Not to be outdone, point guard Vanessa de Jesus checked in and got to work, immediately running a side pick-and-roll where she sliced into the paint and kicked it out to an open Balogun on the wing. The next time she got on offense, de Jesus slashed her way through the paint, using hesitation dribbles to draw defenders in so she could open up Taylor spotting up behind the arc for a kick-out.
De Jesus ended the half with a “touchdown” right into a running Taylor's bread basket for a layup. That made Taylor the seventh Blue Devil to score in their 19-1 run to close the second quarter, with the crowd swelling louder every score.
“It's been awesome having new teammates,” Goodchild said. “We've been really growing together in the summer, and then in the preseason, on and off the court. So it was really exciting to get out there together on the court for the first time in an official game. I think we did great. I think we will definitely grow as time goes, our chemistry will build. But yeah, I think that's kind of showing from our preseason working together.”
Duke’s scheme also played a role in their run. Day-Wilson was able to find Gordon open under the basket because the latter’s baseline cut was complemented by a perimeter relocation to the corner she cut from; so when Day-Wilson jumped to pass, the weakside corner defender was in a bind. The first de Jesus kick-out in the run was set up because Blue Devil center Jade Williams flipped her screen once it was clear Wingate was icing the pick-and-roll. Duke’s second-half offensive run included a pistol flare to open a three and multiple Chicago actions to effect middle offense.
Trying to implement a smooth offense, one that passes out of a Chicago across to a weakside pick-and-roll, or from a high stagger into an Oklahoma, is always tricky. Doing so at the collegiate level, with 60% new faces and versatility up and down, is really hard.
As much was clear in the first quarter, when the Blue Devils were clearly trying to get to Chicagos or Princeton concepts, but just weren’t connecting; Duke turned the ball over five times and recorded just three assists that period.
Defensive miscues were less damaging, but persisted throughout the game. Players had to physically push each other to hedge on ball screens, or scream at each other when they weren’t recovering out to shooters. Most of Wingate’s baskets through the first three quarters came on either Blue Devil miscommunications or improper recoveries when trying to move from transition to halfcourt defense.
That’s how the Bulldogs nearly ended the first quarter tied, but Duke’s talent was simply too much as it raced to a 42-19 halftime lead. The game ended 86-50 as the Blue Devil defense couldn’t hold its first-half performance down the stretch, though most of that was due to them having a few players from the end of their bench.
By the end of game, the crowd had grown raucous, repeatedly chanting “our house!” as time expired.

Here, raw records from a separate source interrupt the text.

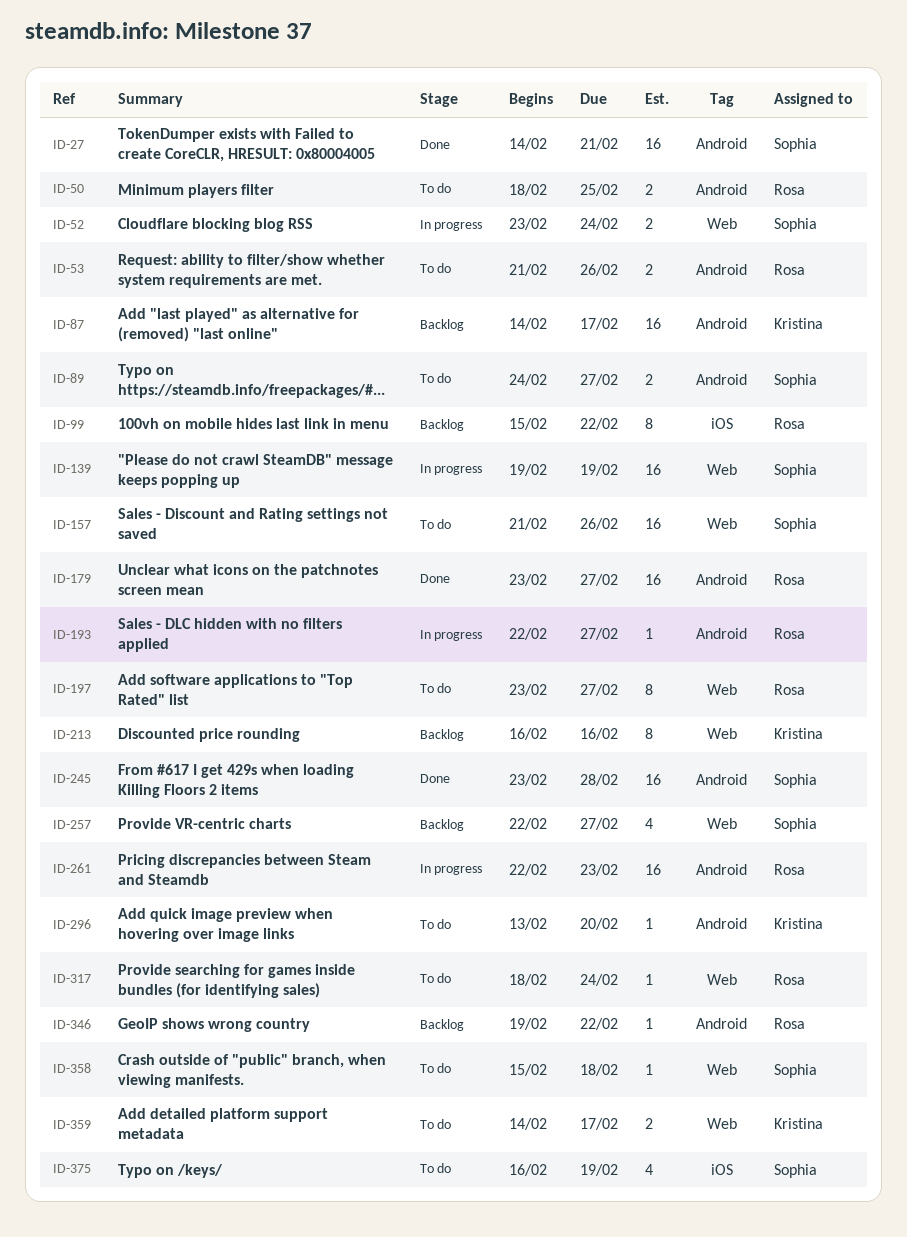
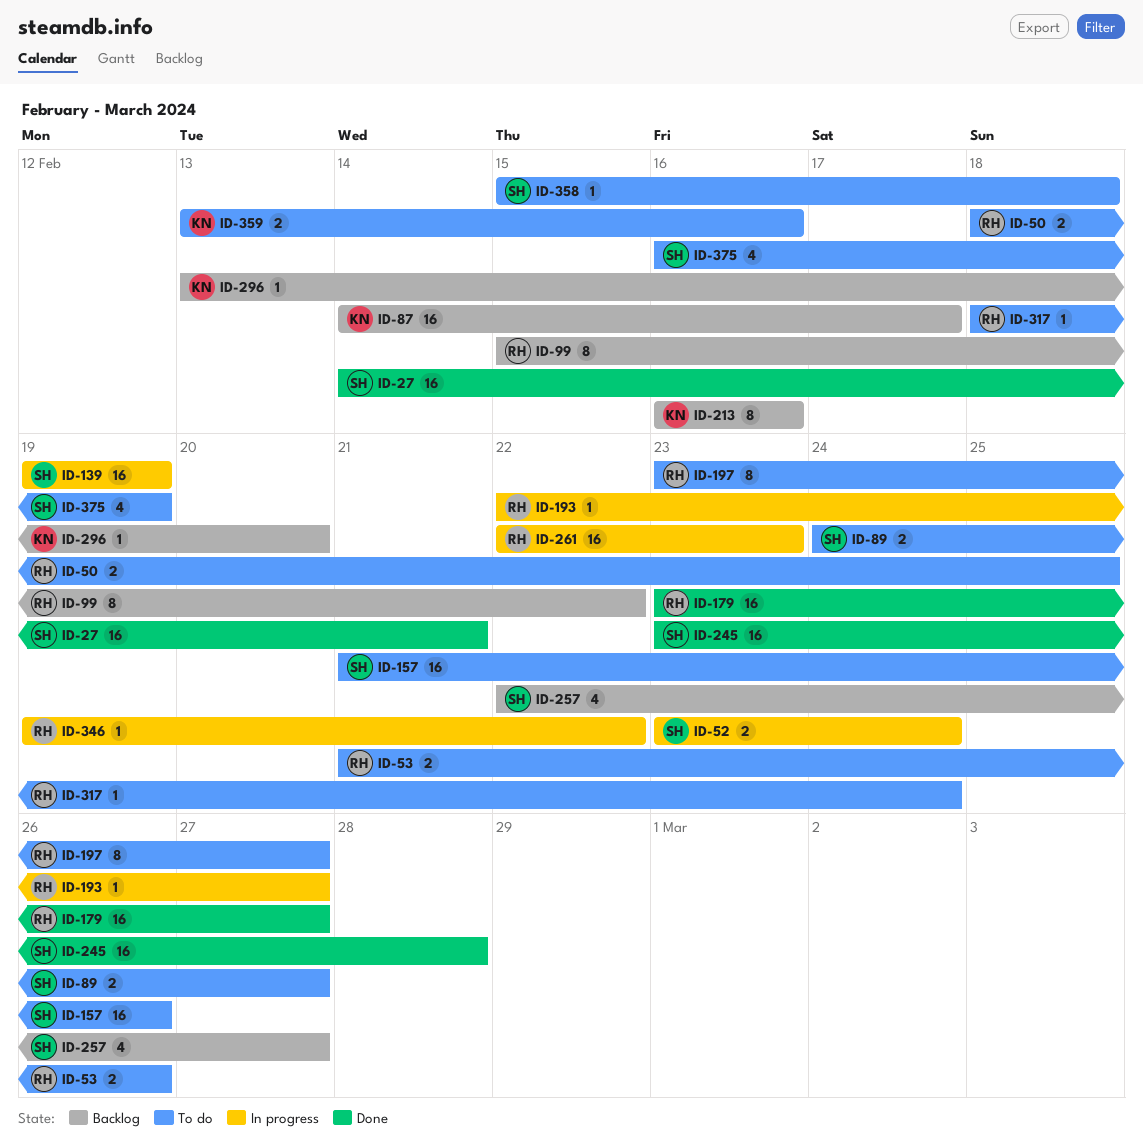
ID-296, status: To do -> Backlog
ID-346, status: Backlog -> In progress
ID-359, start: Feb 14 -> Feb 13
ID-359, due: Feb 17 -> Feb 16

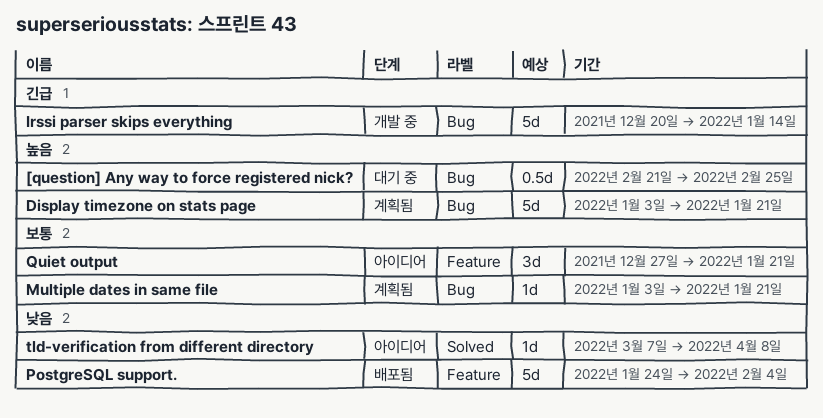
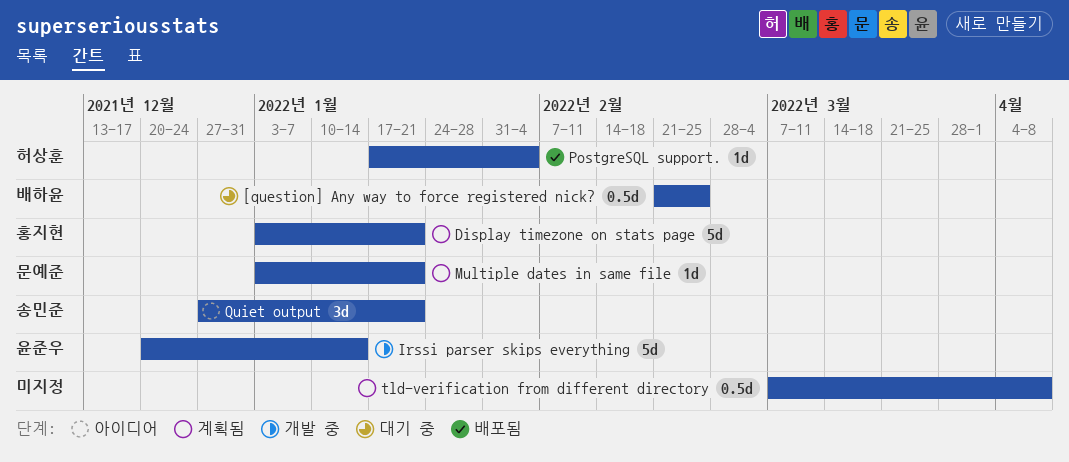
PostgreSQL support., estimate: 5d -> 1d
PostgreSQL support., start: Jan 24 -> Jan 17
tld-verification from different directory, status: 아이디어 -> 계획됨
tld-verification from different directory, estimate: 1d -> 0.5d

“My voice is definitely gonna go quicker [this year]. Last year, [the players could] hear me so easily with no fans. And now it's raspy already. So I anticipate having to yell louder,” said Lawson. “The energy was great. It was awesome to see the community come out, students there. I think our team is going to be really fun to watch this year. So I think as the year goes on, I think we'll see the excitement build throughout campus and through the community about coming to watch us play.”